▶ Task item
What do the lines say, reproduced word for word, from the first of the entries below through the line bearing "weight. It’s recommended to visit physical"?

BEGIN Data for this task

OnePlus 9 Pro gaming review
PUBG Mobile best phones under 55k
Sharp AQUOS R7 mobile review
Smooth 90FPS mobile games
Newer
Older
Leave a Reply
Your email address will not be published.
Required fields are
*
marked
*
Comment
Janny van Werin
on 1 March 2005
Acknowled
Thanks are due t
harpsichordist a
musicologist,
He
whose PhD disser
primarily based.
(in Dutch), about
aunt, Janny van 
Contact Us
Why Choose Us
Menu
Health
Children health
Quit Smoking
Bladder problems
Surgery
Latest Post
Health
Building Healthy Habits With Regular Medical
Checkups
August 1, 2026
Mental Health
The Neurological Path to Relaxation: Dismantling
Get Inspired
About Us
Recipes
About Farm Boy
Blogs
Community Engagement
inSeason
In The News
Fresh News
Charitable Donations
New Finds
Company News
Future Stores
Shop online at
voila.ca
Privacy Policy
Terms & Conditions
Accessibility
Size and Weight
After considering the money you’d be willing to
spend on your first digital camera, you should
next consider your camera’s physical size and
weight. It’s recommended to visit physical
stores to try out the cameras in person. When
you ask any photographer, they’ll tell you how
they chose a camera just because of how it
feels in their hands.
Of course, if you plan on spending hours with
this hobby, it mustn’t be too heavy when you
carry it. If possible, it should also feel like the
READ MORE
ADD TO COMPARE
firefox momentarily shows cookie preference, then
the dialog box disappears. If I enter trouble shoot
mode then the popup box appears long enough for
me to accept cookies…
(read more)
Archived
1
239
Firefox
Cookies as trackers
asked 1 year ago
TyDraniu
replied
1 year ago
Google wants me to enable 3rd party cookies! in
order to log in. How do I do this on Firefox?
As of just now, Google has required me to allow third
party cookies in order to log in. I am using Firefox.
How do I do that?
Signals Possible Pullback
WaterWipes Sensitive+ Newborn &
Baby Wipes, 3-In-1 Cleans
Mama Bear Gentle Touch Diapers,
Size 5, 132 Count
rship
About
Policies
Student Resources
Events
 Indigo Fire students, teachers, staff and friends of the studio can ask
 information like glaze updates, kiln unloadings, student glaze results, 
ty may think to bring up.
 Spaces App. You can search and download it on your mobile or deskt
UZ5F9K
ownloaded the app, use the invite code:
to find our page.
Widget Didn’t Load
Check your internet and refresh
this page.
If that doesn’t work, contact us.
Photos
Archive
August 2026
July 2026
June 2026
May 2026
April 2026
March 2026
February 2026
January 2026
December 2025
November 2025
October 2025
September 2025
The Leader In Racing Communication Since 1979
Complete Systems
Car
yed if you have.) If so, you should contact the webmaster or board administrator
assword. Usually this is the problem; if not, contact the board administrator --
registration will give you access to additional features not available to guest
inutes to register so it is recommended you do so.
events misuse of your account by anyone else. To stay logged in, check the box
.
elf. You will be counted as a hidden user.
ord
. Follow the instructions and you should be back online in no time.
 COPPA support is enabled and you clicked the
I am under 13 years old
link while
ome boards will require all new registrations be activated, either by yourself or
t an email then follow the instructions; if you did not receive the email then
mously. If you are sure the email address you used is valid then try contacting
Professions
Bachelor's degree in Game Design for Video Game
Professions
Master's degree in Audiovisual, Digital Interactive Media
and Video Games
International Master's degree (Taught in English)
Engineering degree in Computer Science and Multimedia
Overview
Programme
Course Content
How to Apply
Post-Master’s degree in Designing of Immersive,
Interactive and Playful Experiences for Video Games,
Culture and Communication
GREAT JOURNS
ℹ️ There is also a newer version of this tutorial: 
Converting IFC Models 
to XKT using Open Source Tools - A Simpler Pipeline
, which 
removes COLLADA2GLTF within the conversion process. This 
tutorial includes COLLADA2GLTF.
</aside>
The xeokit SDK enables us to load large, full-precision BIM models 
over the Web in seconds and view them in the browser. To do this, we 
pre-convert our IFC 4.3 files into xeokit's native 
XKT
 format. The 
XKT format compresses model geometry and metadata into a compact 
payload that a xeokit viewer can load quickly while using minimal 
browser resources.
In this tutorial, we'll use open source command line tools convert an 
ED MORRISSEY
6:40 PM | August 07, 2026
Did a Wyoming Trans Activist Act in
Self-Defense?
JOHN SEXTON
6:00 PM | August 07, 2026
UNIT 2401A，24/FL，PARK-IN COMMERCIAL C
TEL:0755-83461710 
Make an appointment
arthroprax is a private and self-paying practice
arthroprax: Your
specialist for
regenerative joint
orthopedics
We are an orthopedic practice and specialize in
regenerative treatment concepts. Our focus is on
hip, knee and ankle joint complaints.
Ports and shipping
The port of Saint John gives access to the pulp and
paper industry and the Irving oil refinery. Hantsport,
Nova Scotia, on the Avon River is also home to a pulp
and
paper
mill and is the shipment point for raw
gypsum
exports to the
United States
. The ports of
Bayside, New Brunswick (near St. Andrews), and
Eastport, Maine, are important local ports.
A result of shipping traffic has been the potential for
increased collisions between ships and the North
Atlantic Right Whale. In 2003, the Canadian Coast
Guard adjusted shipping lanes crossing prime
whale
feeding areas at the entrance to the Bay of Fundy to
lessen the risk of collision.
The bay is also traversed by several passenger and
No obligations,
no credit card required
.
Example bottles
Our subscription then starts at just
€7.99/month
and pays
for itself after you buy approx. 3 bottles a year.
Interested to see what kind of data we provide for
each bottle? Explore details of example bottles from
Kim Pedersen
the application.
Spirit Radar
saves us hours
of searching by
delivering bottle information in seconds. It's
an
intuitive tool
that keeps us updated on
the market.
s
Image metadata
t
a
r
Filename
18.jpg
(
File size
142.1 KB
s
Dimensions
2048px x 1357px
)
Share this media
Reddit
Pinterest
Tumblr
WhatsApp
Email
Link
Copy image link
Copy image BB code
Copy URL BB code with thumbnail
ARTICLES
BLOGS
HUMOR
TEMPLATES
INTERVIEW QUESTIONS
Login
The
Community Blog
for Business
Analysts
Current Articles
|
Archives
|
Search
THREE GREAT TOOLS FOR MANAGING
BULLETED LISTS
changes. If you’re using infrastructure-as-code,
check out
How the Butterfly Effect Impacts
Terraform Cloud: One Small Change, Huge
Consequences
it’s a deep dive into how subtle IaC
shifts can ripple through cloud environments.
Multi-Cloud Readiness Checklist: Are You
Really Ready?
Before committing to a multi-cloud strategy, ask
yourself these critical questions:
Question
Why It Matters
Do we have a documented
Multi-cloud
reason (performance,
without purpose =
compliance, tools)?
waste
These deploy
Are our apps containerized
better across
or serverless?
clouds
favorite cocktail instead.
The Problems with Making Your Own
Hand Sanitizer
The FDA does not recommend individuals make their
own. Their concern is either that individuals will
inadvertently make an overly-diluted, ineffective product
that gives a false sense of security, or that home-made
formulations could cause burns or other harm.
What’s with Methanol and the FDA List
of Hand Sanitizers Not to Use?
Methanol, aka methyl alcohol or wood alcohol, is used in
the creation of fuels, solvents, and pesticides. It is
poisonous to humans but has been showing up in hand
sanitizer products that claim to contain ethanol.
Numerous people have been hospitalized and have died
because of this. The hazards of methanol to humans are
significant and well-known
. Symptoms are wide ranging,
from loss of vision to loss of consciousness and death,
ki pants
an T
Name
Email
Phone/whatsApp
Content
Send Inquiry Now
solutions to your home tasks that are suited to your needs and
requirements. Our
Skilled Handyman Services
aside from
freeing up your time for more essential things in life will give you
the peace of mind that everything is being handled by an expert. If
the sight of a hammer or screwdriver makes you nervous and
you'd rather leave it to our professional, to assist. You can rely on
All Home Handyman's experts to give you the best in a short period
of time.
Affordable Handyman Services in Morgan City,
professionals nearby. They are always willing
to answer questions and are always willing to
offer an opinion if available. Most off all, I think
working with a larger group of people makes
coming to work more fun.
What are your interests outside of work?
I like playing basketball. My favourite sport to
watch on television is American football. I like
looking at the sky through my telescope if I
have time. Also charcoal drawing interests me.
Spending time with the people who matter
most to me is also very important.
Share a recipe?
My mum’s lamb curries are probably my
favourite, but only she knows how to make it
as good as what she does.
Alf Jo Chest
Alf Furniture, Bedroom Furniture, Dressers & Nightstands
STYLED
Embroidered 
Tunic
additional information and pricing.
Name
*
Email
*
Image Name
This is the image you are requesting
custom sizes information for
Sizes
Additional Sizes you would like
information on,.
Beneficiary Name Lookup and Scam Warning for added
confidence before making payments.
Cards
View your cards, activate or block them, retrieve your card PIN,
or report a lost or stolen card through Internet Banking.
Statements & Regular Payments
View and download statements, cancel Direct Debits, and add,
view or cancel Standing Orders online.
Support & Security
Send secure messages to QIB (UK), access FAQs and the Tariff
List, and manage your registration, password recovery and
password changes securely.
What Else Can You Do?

END Data for this task

▶ Solution to the problem
OnePlus 9 Pro gaming review
PUBG Mobile best phones under 55k
Sharp AQUOS R7 mobile review
Smooth 90FPS mobile games
Newer
Older
Leave a Reply
Your email address will not be published.
Required fields are
*
marked
*
Comment
Janny van Werin
on 1 March 2005
Acknowled
Thanks are due t
harpsichordist a
musicologist,
He
whose PhD disser
primarily based.
(in Dutch), about
aunt, Janny van 
Contact Us
Why Choose Us
Menu
Health
Children health
Quit Smoking
Bladder problems
Surgery
Latest Post
Health
Building Healthy Habits With Regular Medical
Checkups
August 1, 2026
Mental Health
The Neurological Path to Relaxation: Dismantling
Get Inspired
About Us
Recipes
About Farm Boy
Blogs
Community Engagement
inSeason
In The News
Fresh News
Charitable Donations
New Finds
Company News
Future Stores
Shop online at
voila.ca
Privacy Policy
Terms & Conditions
Accessibility
Size and Weight
After considering the money you’d be willing to
spend on your first digital camera, you should
next consider your camera’s physical size and
weight. It’s recommended to visit physical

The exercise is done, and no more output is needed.